But with little Internet access available to the average Cuban, the ongoing policy of short-term detentions of dissidents who become too public in their protests, scant recognition at home of the names that have become so high-profile abroad, and a largely politically apathetic Cuban public, dissidents face an uphill battle in getting out their messages on the island.

“As long as the government can control the internal situation, they could care less what the international view is,’’ said Andy Gomez, a senior fellow at the Institute for Cuban and Cuban-American Studies at the University of Miami.

He said the government has allowed dissident travel as a way to relieve pressure on the island “There is no way Raúl Castro is going to lose control — yet.’’

And for dissidents returning to Cuba, it does seems to be life as usual. Payá, for example, tweeted that last Thursday afternoon police hassled friends who had stopped by her home to visit.

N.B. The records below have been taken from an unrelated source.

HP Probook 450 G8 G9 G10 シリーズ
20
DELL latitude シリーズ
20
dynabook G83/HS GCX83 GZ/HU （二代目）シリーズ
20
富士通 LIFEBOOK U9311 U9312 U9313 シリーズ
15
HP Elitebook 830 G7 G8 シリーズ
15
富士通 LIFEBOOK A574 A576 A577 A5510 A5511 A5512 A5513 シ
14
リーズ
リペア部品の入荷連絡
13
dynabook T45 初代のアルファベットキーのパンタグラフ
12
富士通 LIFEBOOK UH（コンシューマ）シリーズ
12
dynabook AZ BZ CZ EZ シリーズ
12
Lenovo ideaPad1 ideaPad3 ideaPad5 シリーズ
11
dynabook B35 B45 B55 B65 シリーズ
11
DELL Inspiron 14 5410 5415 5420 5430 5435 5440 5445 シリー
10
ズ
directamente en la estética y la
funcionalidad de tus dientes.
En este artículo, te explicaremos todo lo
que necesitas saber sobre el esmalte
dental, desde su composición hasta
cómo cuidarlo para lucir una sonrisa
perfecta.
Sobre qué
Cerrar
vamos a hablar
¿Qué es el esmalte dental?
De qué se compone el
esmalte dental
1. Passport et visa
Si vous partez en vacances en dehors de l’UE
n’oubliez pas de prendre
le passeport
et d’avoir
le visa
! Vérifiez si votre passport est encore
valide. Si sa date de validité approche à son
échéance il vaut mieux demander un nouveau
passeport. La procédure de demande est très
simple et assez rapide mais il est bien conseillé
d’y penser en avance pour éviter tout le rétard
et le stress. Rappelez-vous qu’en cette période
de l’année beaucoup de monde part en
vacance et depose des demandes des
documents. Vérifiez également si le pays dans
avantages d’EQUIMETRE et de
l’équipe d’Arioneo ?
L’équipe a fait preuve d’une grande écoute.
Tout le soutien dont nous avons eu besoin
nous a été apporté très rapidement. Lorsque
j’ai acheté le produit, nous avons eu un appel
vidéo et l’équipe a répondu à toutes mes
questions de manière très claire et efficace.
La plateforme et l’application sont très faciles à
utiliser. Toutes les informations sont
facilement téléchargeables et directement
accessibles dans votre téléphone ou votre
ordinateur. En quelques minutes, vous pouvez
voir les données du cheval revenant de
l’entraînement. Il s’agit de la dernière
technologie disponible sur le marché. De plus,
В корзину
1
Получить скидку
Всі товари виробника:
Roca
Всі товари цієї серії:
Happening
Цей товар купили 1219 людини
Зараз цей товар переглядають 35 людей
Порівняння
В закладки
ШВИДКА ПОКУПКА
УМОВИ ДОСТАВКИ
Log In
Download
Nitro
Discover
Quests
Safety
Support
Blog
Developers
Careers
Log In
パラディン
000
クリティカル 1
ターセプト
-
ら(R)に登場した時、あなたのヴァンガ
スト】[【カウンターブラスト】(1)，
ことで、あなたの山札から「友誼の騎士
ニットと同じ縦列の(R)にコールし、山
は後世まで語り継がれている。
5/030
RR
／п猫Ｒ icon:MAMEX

Even Yoani Sánchez acknowledges the political malaise in her homeland. “The average Cuban is apathetic and indifferent, doesn’t believe in the government but also doesn’t believe that anything is going to change,’’ she said last week in an interview with Spanish blogger Joan Antoni Guerrero Vall in Madrid.

Many Cubans, said Sánchez, currently look to emigration as a solution. “As the national rebellion continues to be channeled outside our borders, the pressure cooker is never going to reach the temperature of explosion. The government knows this and encourages, promotes economic migration.’’

But Hernandez is optimistic the visits will represent a watershed event for Cuba. “This is going to change the Cuban scene without a doubt. This is finally coming to an end,’’ he said.

“It is hard to know what the long-term effect of such travel might be on the political situation in Cuba,’’ said Shifter. “There is no evidence that it marks the beginning of the end of the Cuban system, but clearly some change is happening in Cuba — on that point, both the Cuban government and the bloggers seem to agree.’’

And the activists seem intent on their quest to open more space within Cuban society for themselves and others.

Avila recently tweeted that while leafing through a magazine on a flight, this title caught his eye: “Move and the world moves with you; stop and the world will pass you by.”